4.3. Security. Invisible will implement appropriate technical and organizational measures to protect Customer Data, as described in Invisible's Technical Organizational Measures.

4.4. Assistance. Invisible will reasonably assist Customer in responding to data subject requests and fulfilling Customer's obligations under Data Protection Laws.

5. Sub-processors

5.1. Authorized Sub-processors. Customer authorizes Invisible to engage the Sub-processors listed in Annex A. Invisible will maintain an up-to-date, available upon request.

5.2. New Sub-processors. Invisible will notify Customer of new Sub-processors within a reasonable time period. Customer may object in writing; if the parties cannot resolve the objection, Customer may terminate the affected Services without penalty to either Party.

5.3. Sub-processor Agreements. Invisible will ensure Sub-processors are bound by data protection obligations no less protective than this DPA.
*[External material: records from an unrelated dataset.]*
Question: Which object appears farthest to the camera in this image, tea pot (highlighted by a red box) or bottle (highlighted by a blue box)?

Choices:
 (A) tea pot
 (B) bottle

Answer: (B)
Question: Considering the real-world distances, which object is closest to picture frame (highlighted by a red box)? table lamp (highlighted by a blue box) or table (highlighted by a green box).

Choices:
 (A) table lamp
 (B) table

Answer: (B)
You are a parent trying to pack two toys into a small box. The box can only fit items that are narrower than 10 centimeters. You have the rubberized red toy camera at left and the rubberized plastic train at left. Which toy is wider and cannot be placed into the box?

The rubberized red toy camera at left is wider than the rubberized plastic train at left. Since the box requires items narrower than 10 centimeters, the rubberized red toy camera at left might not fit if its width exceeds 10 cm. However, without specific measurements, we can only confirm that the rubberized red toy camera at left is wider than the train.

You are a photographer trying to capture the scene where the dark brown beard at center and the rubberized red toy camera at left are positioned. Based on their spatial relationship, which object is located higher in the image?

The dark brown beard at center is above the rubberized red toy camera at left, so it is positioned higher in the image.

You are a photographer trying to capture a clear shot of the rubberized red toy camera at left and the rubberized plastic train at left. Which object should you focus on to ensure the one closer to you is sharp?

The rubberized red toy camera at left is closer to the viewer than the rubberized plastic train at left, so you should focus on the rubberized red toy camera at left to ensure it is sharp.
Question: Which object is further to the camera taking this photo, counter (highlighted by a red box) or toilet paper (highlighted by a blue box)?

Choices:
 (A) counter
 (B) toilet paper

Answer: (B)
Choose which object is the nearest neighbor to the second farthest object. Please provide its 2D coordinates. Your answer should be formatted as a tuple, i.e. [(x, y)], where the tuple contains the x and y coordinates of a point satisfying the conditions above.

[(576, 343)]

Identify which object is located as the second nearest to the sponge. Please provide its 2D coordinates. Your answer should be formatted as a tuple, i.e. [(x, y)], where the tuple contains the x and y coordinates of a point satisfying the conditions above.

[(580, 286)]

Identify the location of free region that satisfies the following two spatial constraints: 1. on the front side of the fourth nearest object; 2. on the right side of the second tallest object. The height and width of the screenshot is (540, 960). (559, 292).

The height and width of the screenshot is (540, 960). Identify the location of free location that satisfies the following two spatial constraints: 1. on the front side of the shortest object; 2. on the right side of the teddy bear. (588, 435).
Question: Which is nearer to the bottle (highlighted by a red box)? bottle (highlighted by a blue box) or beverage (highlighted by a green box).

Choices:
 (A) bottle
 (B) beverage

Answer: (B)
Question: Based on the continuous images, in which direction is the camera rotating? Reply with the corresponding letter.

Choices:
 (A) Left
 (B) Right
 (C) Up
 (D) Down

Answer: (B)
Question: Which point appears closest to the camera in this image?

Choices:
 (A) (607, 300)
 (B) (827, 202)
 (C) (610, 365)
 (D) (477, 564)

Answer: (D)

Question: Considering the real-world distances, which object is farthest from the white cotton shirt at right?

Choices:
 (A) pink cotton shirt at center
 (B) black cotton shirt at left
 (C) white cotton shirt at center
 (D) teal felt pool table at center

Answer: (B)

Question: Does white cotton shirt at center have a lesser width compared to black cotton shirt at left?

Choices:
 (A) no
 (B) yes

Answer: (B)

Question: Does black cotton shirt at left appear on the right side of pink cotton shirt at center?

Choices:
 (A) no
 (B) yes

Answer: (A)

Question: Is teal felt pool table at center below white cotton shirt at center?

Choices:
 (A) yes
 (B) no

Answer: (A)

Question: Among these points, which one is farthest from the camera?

5.4. Non-Enterprise AI Providers. Customer acknowledges that certain Sub-processors (identified in Annex A) operate under standard terms of service rather than negotiated enterprise agreements. These providers may retain data for limited periods as part of service operations. Invisible is working to transition to enterprise agreements where available.

6. Data Transfers

6.1. Transfer Mechanisms.

Where Customer Data is transferred outside the EEA/UK to a country not subject to an adequacy decision, the parties agree that the EU Standard Contractual Clauses (Commission Implementing Decision (EU) 2021/914) are incorporated by reference and apply as follows:

6.1.1. Module Two (Controller to Processor) applies where Customer is a controller and Invisible is a processor.

6.1.2. For the purposes of Clause 9(a), Option 2 (general written authorization) applies, and the time period for prior notice of Sub-processor changes is 14 days.

6.1.3. For the purposes of Clause 11, the optional language (independent dispute resolution body) is not included.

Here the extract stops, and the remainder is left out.